• [Stated task 1]
In the listing, start at its first line and stop after the line containing "scientific name: Phalanta phalantha". Switch each "kingdom" to "realm", leave everything else in those lines unchanged, and return only those lines.

• [Excerpted text]
------------

As an undergraduate at St Hugh's College, Oxford from 1929 she soon met her lifelong friend Barbara Betts, the future Labour politician Barbara Castle; the two women spent their holidays together, but unlike Betts, Shapley was briefly drawn to communism. After a brief unhappy period working for the Workers' Educational Association and teaching at several schools she joined the BBC in 1934 as an organiser of Children's Hour programming in Manchester, but soon developed an interest in documentary features as an assistant producer. This was not without its problems. During a live programme called Men Talking,[dead link] Shapley had to use placards requesting Durham miners "not say bugger or bloody", one incident of several which persuaded BBC Director General Sir John Reith to insist on broadcasts being scripted. Using a recording van, weighing "seven tons when fully loaded", Shapley recorded actuality, which was innovative at the time, but the broadcast of swear words could now be avoided. She thought a claim by Paddy Scannell and David Cardiff that she was an innovator as being expressed in "very flattering terms".
With Joan Littlewood in 1939 she created The Classic Soil (the programme still exists) which compared the social conditions of the day with those observed a century earlier by Friedrich Engels. Decades later, Shapley thought it "probably the most unfair and biased programme ever put out by the BBC". Other programmes from this period included the features Steel (1937), Cotton and Wool (both 1939).

------------

• [Available records]
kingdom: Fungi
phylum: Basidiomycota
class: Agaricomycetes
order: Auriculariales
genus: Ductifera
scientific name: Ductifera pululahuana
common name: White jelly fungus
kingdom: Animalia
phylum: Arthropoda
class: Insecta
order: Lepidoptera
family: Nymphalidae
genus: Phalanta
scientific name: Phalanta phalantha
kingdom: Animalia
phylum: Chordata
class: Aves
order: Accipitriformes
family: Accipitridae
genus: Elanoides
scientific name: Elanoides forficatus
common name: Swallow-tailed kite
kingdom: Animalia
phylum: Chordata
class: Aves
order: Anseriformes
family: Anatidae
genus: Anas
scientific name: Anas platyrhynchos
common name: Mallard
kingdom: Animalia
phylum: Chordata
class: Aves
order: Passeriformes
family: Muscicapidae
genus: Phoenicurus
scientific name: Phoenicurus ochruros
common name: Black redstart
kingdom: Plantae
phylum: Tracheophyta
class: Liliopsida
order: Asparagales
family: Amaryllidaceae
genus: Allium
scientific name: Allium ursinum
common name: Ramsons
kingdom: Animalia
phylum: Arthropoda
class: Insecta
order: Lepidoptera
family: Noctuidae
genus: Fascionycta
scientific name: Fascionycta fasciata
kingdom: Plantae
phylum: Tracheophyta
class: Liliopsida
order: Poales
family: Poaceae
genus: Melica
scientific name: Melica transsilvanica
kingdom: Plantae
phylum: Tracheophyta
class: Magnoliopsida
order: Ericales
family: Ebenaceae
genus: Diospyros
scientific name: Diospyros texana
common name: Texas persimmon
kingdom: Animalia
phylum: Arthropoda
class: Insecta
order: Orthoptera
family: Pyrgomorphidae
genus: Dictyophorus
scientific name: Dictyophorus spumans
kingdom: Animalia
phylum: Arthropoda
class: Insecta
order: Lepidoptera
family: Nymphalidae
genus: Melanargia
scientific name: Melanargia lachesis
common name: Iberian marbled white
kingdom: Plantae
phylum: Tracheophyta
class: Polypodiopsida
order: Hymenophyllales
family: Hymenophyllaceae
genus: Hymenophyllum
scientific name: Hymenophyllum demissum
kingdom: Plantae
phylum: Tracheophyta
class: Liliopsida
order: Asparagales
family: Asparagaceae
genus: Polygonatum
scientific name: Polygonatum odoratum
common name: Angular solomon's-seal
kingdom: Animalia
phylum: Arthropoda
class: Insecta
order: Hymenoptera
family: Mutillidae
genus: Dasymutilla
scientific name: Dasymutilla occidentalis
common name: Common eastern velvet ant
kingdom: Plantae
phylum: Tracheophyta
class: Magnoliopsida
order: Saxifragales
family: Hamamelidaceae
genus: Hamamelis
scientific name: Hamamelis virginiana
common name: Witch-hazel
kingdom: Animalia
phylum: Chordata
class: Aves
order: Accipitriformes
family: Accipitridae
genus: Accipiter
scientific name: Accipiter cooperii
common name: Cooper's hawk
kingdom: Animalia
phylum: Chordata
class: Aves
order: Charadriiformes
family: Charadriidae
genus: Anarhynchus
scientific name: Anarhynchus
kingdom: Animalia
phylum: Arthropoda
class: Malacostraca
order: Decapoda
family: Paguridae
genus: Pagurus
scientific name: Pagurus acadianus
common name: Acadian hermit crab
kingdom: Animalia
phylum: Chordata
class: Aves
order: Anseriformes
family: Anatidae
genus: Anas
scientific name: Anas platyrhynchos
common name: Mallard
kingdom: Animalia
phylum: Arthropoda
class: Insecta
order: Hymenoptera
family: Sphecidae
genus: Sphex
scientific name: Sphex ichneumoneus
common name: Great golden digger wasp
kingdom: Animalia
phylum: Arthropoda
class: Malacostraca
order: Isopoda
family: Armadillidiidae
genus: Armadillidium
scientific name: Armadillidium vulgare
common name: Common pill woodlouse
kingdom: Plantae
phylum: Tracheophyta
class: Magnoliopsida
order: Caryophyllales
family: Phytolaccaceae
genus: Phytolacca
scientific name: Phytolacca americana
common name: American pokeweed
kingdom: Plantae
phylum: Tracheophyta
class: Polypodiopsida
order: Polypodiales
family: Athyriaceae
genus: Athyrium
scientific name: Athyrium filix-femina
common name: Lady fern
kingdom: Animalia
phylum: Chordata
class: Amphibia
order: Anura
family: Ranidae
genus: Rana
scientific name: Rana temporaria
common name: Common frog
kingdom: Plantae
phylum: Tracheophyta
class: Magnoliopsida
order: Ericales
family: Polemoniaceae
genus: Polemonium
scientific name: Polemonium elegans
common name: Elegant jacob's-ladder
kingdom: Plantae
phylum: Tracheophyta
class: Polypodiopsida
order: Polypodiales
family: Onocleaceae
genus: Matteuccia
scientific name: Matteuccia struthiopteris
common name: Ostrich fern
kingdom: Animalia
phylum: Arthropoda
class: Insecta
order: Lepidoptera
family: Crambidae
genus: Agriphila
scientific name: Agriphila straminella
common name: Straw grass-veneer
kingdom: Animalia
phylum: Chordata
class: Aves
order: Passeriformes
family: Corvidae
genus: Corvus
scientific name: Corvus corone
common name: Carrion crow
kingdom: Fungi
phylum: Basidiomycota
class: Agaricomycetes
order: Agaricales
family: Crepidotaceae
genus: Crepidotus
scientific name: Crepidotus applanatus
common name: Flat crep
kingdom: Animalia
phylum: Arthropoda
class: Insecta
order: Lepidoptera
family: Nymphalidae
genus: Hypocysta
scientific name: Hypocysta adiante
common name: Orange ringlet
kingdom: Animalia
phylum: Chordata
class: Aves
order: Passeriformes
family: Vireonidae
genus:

------------

• [Stated task 2]
Reproduce the passage about Shapley word for word, starting at "With Joan Littlewood" and ending after "Wool (both 1939).".

• [Problem solution 1]
realm: Fungi
phylum: Basidiomycota
class: Agaricomycetes
order: Auriculariales
genus: Ductifera
scientific name: Ductifera pululahuana
common name: White jelly fungus
realm: Animalia
phylum: Arthropoda
class: Insecta
order: Lepidoptera
family: Nymphalidae
genus: Phalanta
scientific name: Phalanta phalantha

• [Problem solution 2]
With Joan Littlewood in 1939 she created The Classic Soil (the programme still exists) which compared the social conditions of the day with those observed a century earlier by Friedrich Engels. Decades later, Shapley thought it "probably the most unfair and biased programme ever put out by the BBC". Other programmes from this period included the features Steel (1937), Cotton and Wool (both 1939).